L’importance de la qualité des données est souvent minorée lors des démarches des responsables CRM. Pourtant customer-centricity rime plutôt bien avec data-centricity.

En période d’incertitudes économiques, les entreprises font tout pour être customer-centric et accentuer leur priorité sur la satisfaction client. C’est pourquoi le CRM prend de plus en plus d’importance.

Or les responsables français de la relation client ne sont souvent pas assez conscients des conséquences que peut apporter  une négligence de la data quality sur toutes les données produites en CRM et son influence sur l’analytique (marketing prédictif, etc.). Selon une tribune de decideo.fr écrite par Daliane Calvani, consultant manager chez Ysance, les raisons sont variées pour expliquer cet état de fait.

L’accessibilité et le prix des solutions de data quality est en cause. Mais surtout, les entreprises traitent trop souvent le problème une fois que les données erronées ont endommagé tout leur système d’informations, ce qui revient plus cher.

Qui plus est, elles ont du mal à évaluer le ROI d’une application de data quality pour une simple et bonne raison, elles ont une vision à court-terme. Pourtant Daliane Calvani est formelle, le data quality s’inscrit dans une démarche prédictive. Par conséquent toute initiative tardive aura de graves conséquences sur le CRM des entreprises.

La data quality en 2012

Le cabinet Dynamic Markets a publié un livre blanc nommé « Les évolutions stratégiques de la data quality en 2012 : comment s’adapter aux nouvelles habitudes digitales du consommateur ? », suite à une étude réalisée en France, aux États-Unis et au Royaume-Uni auprès de 900 utilisateurs concernant l’utilisation des données contact clients.

Cette dernière explique qu’il existe effectivement un décalage entre la France et les Etats-Unis. En moyenne, 42% des entreprises interrogées ont révélé que l’adresse électronique est la donnée contact la plus importante suivi de celle des réseaux sociaux et de l’adresse postale. En revanche, les entreprises françaises de leur côté, ont tendance à inverser ce classement, les adresses postales étant leur principale référence. Ces chiffres sont révélateurs d’une certaines défiances vis-à-vis des nouvelles sources de données clients.
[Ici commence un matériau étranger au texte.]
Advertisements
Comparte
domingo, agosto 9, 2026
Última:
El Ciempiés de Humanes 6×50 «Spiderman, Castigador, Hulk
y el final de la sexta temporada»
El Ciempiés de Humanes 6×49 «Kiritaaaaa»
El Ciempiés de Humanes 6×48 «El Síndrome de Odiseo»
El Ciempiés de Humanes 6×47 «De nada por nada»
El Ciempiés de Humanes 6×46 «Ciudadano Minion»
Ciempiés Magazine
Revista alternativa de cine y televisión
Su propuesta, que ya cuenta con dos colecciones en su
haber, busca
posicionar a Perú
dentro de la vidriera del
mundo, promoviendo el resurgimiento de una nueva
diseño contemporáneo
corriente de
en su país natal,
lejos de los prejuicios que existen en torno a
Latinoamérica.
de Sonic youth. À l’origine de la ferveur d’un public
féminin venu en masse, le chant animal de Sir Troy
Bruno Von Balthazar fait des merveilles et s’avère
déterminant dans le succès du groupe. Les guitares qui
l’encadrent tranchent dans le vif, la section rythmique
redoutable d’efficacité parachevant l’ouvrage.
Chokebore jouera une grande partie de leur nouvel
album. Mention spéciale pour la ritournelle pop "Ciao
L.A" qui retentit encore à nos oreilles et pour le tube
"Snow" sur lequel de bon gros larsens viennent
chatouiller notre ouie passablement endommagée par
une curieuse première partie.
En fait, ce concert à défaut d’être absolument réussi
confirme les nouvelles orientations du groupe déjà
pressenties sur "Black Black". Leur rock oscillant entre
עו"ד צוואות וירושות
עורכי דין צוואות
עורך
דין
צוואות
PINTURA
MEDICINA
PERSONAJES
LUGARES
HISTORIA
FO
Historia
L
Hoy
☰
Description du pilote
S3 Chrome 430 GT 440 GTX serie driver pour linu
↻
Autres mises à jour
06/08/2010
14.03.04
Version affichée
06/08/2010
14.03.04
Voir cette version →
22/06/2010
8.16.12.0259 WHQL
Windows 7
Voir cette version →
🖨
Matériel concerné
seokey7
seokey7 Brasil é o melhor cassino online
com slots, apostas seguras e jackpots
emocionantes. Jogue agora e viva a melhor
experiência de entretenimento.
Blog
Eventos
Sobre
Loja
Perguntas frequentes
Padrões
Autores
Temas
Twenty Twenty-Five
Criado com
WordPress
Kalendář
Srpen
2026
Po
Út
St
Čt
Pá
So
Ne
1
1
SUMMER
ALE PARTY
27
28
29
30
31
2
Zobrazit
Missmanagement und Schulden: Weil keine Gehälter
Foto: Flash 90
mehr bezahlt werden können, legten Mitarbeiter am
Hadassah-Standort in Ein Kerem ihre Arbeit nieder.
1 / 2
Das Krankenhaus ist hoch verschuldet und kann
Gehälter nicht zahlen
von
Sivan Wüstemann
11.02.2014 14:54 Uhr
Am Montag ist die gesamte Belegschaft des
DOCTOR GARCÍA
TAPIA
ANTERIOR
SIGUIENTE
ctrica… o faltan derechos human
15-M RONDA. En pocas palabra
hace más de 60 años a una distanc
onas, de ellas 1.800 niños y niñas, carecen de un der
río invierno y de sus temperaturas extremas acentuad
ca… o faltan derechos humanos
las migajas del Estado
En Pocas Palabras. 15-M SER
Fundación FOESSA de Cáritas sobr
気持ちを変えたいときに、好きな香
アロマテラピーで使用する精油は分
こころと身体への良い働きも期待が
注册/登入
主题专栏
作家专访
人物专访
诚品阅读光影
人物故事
Les entreprises françaises devraient donc, en plus de prendre en compte la digitalisation conséquente du consommateur, considérer la data quality comme un moyen d’améliorer la vue unique du client*. De facto, la segmentation des clients sera plus aisée pour les directions marketing, condition préalable à la fidélisation. La réduction des coûts viendra au fur et à mesure de l’amélioration du processus : inutile de se précipiter.

 

*Processus visant à recueillir toutes les informations d’un client disséminées dans tous les systèmes d’informations de l’entreprise afin d’obtenir une vue unique ou 360° du client.